PDA

View Full Version : Help from AWK experts requested



patmagee1024
May 9th, 2011, 07:51 PM
I have a file that contains rows of data structured like this:

dsc001.jpg,california
dsc001.jpg,bob
dsc001.jpg,betty
dcim_14275.jpg,skating
dcim_14275.jpg,kids
etc.

I am trying to use awk (or bash scripting) to make the data look like this:

dsc001.jpg;3;california,bob,betty
dcim_14275.jpg;2;skating,kids

The target data structure is
filename;tag-count;tag1,tag2,tag3,etc

The tag count is variable and the filenames are not a consistent pattern (random even?) based on the camera used.

Is there someone familiar with awk or even bash scripting that would mind showing me a complete way of accomplishing this? I have some scripting ability and know enough about awk to get the data into an array but have hit a block and can't figure out how or where to go from here.

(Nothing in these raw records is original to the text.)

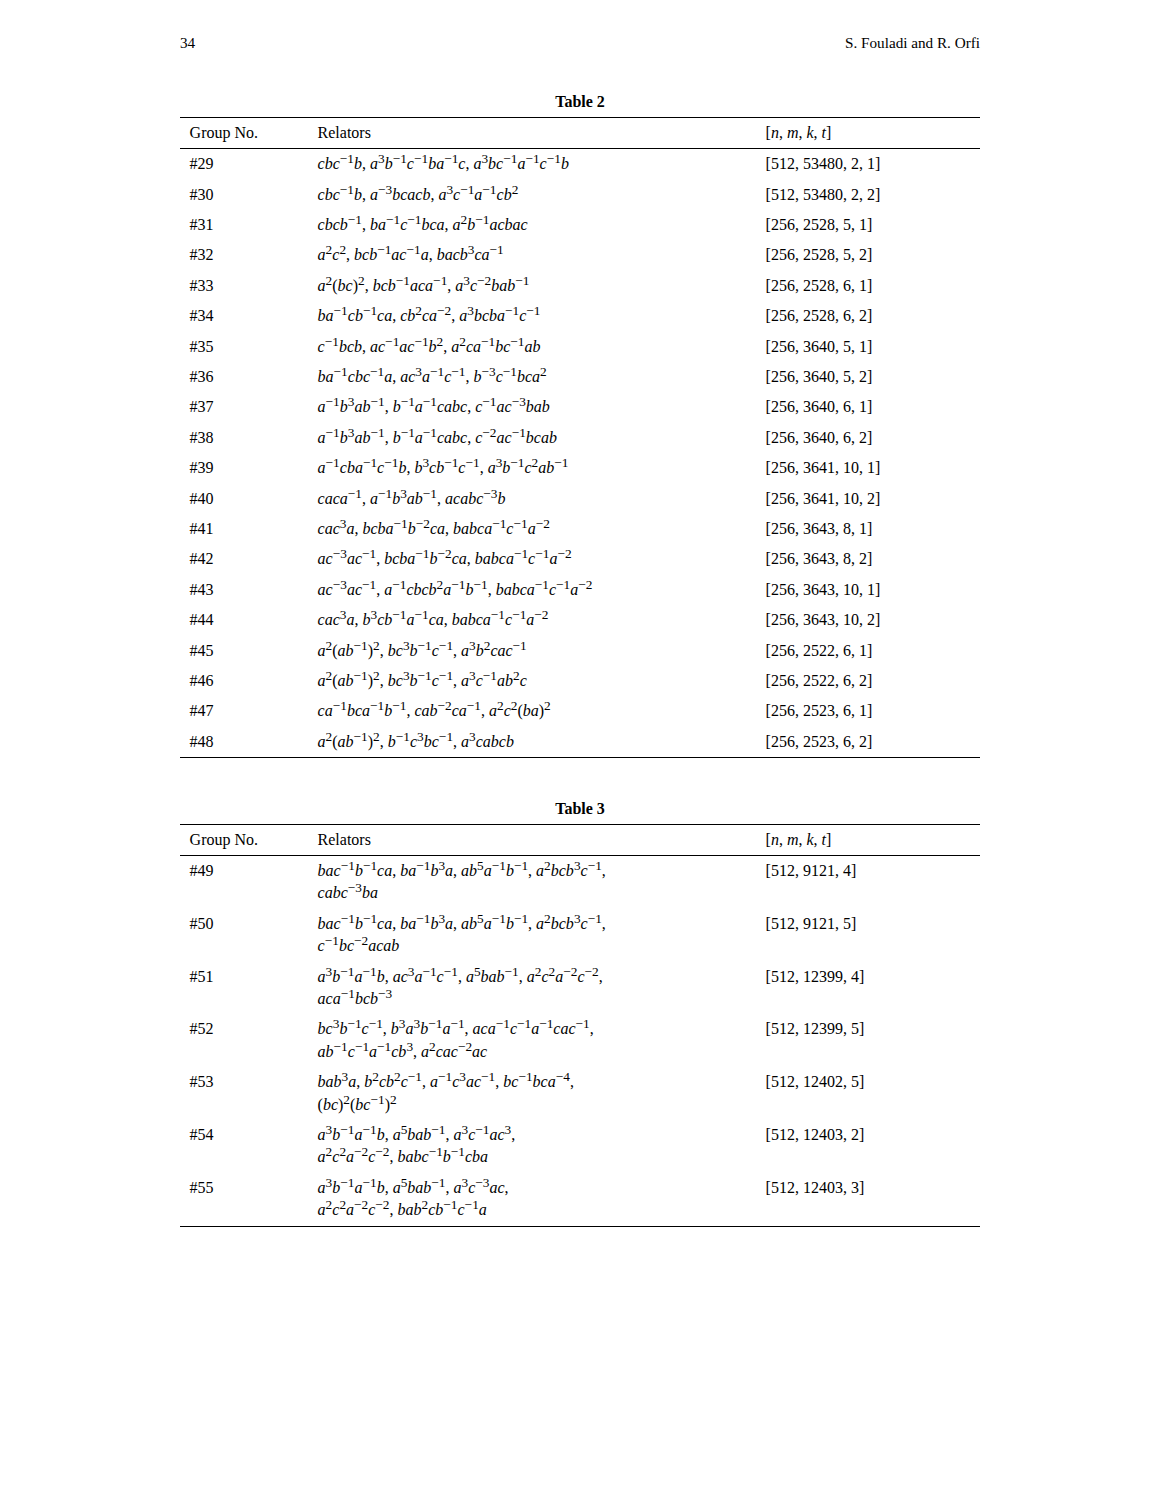34 S. Fouladi and R. Orfi
Table 2
| Group No. | Relators | [ n , m , k , t ] |
| --- | --- | --- |
| #29 | cbc −1 b , a 3 b −1 c −1 ba −1 c , a 3 bc −1 a −1 c −1 b | [512, 53480, 2, 1] |
| #30 | cbc −1 b , a −3 bcacb , a 3 c −1 a −1 cb 2 | [512, 53480, 2, 2] |
| #31 | cbcb −1 , ba −1 c −1 bca , a 2 b −1 acbac | [256, 2528, 5, 1] |
| #32 | a 2 c 2 , bcb −1 ac −1 a , bacb 3 ca −1 | [256, 2528, 5, 2] |
| #33 | a 2 ( bc ) 2 , bcb −1 aca −1 , a 3 c −2 bab −1 | [256, 2528, 6, 1] |
| #34 | ba −1 cb −1 ca , cb 2 ca −2 , a 3 bcba −1 c −1 | [256, 2528, 6, 2] |
| #35 | c −1 bcb , ac −1 ac −1 b 2 , a 2 ca −1 bc −1 ab | [256, 3640, 5, 1] |
| #36 | ba −1 cbc −1 a , ac 3 a −1 c −1 , b −3 c −1 bca 2 | [256, 3640, 5, 2] |
| #37 | a −1 b 3 ab −1 , b −1 a −1 cabc , c −1 ac −3 bab | [256, 3640, 6, 1] |
| #38 | a −1 b 3 ab −1 , b −1 a −1 cabc , c −2 ac −1 bcab | [256, 3640, 6, 2] |
| #39 | a −1 cba −1 c −1 b , b 3 cb −1 c −1 , a 3 b −1 c 2 ab −1 | [256, 3641, 10, 1] |
| #40 | caca −1 , a −1 b 3 ab −1 , acabc −3 b | [256, 3641, 10, 2] |
| #41 | cac 3 a , bcba −1 b −2 ca , babca −1 c −1 a −2 | [256, 3643, 8, 1] |
| #42 | ac −3 ac −1 , bcba −1 b −2 ca , babca −1 c −1 a −2 | [256, 3643, 8, 2] |
| #43 | ac −3 ac −1 , a −1 cbcb 2 a −1 b −1 , babca −1 c −1 a −2 | [256, 3643, 10, 1] |
| #44 | cac 3 a , b 3 cb −1 a −1 ca , babca −1 c −1 a −2 | [256, 3643, 10, 2] |
| #45 | a 2 ( ab −1 ) 2 , bc 3 b −1 c −1 , a 3 b 2 cac −1 | [256, 2522, 6, 1] |
| #46 | a 2 ( ab −1 ) 2 , bc 3 b −1 c −1 , a 3 c −1 ab 2 c | [256, 2522, 6, 2] |
| #47 | ca −1 bca −1 b −1 , cab −2 ca −1 , a 2 c 2 ( ba ) 2 | [256, 2523, 6, 1] |
| #48 | a 2 ( ab −1 ) 2 , b −1 c 3 bc −1 , a 3 cabcb | [256, 2523, 6, 2] |
Table 3
| Group No. | Relators | [ n , m , k , t ] |
| --- | --- | --- |
| #49 | bac −1 b −1 ca , ba −1 b 3 a , ab 5 a −1 b −1 , a 2 bcb 3 c −1 , cabc −3 ba | [512, 9121, 4] |
| #50 | bac −1 b −1 ca , ba −1 b 3 a , ab 5 a −1 b −1 , a 2 bcb 3 c −1 , c −1 bc −2 acab | [512, 9121, 5] |
| #51 | a 3 b −1 a −1 b , ac 3 a −1 c −1 , a 5 bab −1 , a 2 c 2 a −2 c −2 , aca −1 bcb −3 | [512, 12399, 4] |
| #52 | bc 3 b −1 c −1 , b 3 a 3 b −1 a −1 , aca −1 c −1 a −1 cac −1 , ab −1 c −1 a −1 cb 3 , a 2 cac −2 ac | [512, 12399, 5] |
| #53 | bab 3 a , b 2 cb 2 c −1 , a −1 c 3 ac −1 , bc −1 bca −4 , ( bc ) 2 ( bc −1 ) 2 | [512, 12402, 5] |
| #54 | a 3 b −1 a −1 b , a 5 bab −1 , a 3 c −1 ac 3 , a 2 c 2 a −2 c −2 , babc −1 b −1 cba | [512, 12403, 2] |
| #55 | a 3 b −1 a −1 b , a 5 bab −1 , a 3 c −3 ac , a 2 c 2 a −2 c −2 , bab 2 cb −1 c −1 a | [512, 12403, 3] |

I have spent a week in the evenings researching how to do this with minimal success. I figured it was time to request help so I could make progress on this little project. Many thanks and my sincere appreciation.

Pat

DaithiF
May 9th, 2011, 09:07 PM
Hi,
something like this may give you a start:


$ awk -F, '{ tags[$1] = tags[$1] ? tags[$1] "," $2 : $2 } END { for (x in tags) printf "%s;%d;%s\n", x, split(tags[x], _, ","), tags[x]; }' testfile
dsc001.jpg;3;california,bob,betty
dcim_14275.jpg;2;skating,kids

patmagee1024
May 9th, 2011, 09:28 PM
Thank you DaithiF. It indeed works on the file data I posted. I will start trying to decipher what all the parts do. That was a quick response. My thanks!

patmagee1024
May 9th, 2011, 11:55 PM
When I ran your awk line against the full data I discovered I had to add

sed -e 's/\r,/,/g' < $file1 > $file2

to remove the embedded carriage returns. Other than that it worked perfectly! Thank you so much!

cgroza
May 10th, 2011, 01:48 AM
Perl would do that quite easily.